» **Exercício proposto 1**: Extraia das linhas abaixo todas as que contêm a palavra "tuplet", levando em conta a diferença entre maiúsculas e minúsculas.

» **Trecho citado**:
As 8 horas significam uma das condições da “libertação definitiva da classe operária do jogo do capital”, a “luta contra o desemprego, a melhor capacidade de trabalho, a melhoria da vida familiar” etc, mas ao mesmo tempo é o símbolo político da classe trabalhadora. Por esta razão, a atitude dos belgas e alemães é vista com razão crítica. Na Bélgica, a data não provoca paralisação total dos operários; na Alemanha, a data e a paralisação do trabalho sofrem resultados negativos: Adler recrimina os alemães por esta situação, e Bebel responde que a paralisação “não deve ser imposta onde ela é impossível; cada nação deve escolher a forma e o dia da manifestação com toda liberdade”. Uma questão controversa, que já divide anarquistas e socialistas, e que será solucionada teoricamente após 1900, é a de greve geral.

Em 1893, ao mesmo tempo em que os socialistas fazem o seu Congresso em Zurique, os anarquistas realizam na mesma cidade o seu Congresso. O que aprovam é que o “1º de Maio deve ser um dia de greve geral e de revolta à mão armada. Pouco antes da data, os companheiros militantes devem espalhar, nas usinas, nas casernas e nas campanhas, manifestos que irão pregar a revolução violenta do proletariado contra a burguesia”. Essa atitude, que se traduz na idéia de que os “anarquistas devem se aproveitar de todas ocasiões de luta e de agitação para empurrar as massas à rebelião” e, assim, extinguir com o sistema capitalista, é posição totalmente inaceitável pelos socialistas.

Apesar de o Congresso socialista ter transferido a questão para anos posteriores, a Comissão encarregada do assunto redige a seguinte moção: “considerando que as greves não podem obter resultado senão em condições especiais e com um fim especial, que não podem ser determinadas de avanço; que uma greve universal não é praticável por causa do desenvolvimento econômico tão diferente dos diversos países”; diante das condições políticas e sociais de hoje, a greve geral só seria praticável em indústrias especiais e, em condições particulares, mas, a greve geral é “arma muito eficaz não só na luta econômica, mas, também, na luta política. Mas é uma arma que, para ser manejada eficazmente, supõe uma poderosa organização sindical e política da classe operária”.

Afora a questão dos sindicatos, onde se afirma a necessidade de organização por corporações, de federação nacional do mesmo ofício e de federações internacionais, igualmente do mesmo ofício, o Congresso incentiva os sindicatos a se unirem, também, universalmente, “a fim de existir uma única massa operária estreitamente unida, sem distinção de culto e de raça, forte contra o capitalismo na luta que a classe operária lavra por sua emancipação integral”.

» **Exercício proposto 2**: Segundo o trecho citado, em que cidade os anarquistas realizaram seu Congresso em 1893?

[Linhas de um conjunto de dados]
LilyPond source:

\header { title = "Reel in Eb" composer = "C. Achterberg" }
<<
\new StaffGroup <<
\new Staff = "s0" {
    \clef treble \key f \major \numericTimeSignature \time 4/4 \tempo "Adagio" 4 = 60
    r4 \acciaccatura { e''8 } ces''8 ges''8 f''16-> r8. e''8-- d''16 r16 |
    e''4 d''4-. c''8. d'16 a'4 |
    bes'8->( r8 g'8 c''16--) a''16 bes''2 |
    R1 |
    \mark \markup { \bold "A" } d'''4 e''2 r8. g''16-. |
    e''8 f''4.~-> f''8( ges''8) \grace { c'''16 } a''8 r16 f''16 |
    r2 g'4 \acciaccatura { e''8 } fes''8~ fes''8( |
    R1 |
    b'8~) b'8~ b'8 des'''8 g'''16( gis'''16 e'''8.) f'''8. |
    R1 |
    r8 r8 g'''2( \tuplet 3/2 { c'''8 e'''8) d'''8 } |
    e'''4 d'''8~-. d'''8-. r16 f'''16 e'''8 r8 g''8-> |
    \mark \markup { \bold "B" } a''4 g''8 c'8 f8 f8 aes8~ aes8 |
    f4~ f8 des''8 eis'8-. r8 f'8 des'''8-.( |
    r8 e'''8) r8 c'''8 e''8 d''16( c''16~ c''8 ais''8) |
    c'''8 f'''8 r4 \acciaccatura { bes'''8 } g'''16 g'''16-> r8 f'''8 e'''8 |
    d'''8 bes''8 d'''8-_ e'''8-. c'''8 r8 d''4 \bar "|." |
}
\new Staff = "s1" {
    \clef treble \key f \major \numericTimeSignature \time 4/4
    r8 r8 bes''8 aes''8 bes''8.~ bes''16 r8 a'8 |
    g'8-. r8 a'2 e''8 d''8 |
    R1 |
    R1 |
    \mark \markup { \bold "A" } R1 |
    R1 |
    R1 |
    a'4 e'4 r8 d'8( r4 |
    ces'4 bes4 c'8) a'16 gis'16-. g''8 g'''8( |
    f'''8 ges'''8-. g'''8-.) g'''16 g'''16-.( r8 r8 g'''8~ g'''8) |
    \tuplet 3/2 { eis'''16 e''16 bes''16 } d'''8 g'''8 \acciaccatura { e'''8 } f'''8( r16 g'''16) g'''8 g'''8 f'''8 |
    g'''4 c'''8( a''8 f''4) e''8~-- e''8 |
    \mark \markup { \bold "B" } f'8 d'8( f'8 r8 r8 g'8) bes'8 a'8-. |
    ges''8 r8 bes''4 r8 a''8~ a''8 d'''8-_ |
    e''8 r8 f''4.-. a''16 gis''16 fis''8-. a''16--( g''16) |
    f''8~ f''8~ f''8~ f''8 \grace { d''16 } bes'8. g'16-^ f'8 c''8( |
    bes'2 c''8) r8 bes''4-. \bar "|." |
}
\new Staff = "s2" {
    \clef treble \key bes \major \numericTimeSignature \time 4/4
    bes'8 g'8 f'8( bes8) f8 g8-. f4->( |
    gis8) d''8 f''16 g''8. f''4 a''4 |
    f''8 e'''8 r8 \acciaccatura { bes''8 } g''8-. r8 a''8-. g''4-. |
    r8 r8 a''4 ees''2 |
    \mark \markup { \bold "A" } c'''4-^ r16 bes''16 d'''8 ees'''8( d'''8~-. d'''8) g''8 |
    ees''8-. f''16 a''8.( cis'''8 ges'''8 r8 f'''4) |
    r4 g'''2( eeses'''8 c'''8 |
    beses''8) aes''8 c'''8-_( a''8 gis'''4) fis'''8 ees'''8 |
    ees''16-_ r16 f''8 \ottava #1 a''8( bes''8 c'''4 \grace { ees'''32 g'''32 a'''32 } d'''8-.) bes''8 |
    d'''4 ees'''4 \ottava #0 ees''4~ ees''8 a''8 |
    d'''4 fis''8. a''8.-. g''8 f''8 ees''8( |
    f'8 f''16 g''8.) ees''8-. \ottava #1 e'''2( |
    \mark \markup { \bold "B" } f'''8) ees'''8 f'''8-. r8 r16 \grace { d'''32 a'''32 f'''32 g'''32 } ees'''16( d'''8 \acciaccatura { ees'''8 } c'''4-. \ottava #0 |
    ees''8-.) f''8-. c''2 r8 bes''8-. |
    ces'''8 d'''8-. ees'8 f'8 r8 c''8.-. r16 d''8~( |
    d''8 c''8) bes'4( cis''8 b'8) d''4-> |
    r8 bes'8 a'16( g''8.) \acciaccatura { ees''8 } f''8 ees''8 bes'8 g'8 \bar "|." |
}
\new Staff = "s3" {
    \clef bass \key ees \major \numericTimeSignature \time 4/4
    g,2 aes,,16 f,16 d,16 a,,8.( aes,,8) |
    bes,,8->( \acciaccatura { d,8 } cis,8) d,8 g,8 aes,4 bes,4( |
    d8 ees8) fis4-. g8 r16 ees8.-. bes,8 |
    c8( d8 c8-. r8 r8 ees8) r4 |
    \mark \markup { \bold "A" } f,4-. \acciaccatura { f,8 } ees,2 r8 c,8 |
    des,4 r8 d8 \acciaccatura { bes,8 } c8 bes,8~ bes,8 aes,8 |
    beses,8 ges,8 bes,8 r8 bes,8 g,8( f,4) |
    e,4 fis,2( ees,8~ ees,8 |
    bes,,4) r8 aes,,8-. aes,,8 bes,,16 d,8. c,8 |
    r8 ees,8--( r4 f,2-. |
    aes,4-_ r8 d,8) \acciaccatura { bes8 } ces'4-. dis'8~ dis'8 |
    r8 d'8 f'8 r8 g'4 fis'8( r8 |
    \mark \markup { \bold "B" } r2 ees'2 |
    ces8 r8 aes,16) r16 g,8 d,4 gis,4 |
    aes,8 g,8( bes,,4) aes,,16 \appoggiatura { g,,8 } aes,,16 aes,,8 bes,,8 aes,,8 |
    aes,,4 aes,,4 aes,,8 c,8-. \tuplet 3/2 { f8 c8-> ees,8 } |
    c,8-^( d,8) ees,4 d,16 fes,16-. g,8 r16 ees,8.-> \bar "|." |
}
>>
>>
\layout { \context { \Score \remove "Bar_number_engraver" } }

» **Solução do problema 1**:
    r8 r8 g'''2( \tuplet 3/2 { c'''8 e'''8) d'''8 } |
    \tuplet 3/2 { eis'''16 e''16 bes''16 } d'''8 g'''8 \acciaccatura { e'''8 } f'''8( r16 g'''16) g'''8 g'''8 f'''8 |
    aes,,4 aes,,4 aes,,8 c,8-. \tuplet 3/2 { f8 c8-> ees,8 } |

» **Solução do problema 2**: Em Zurique.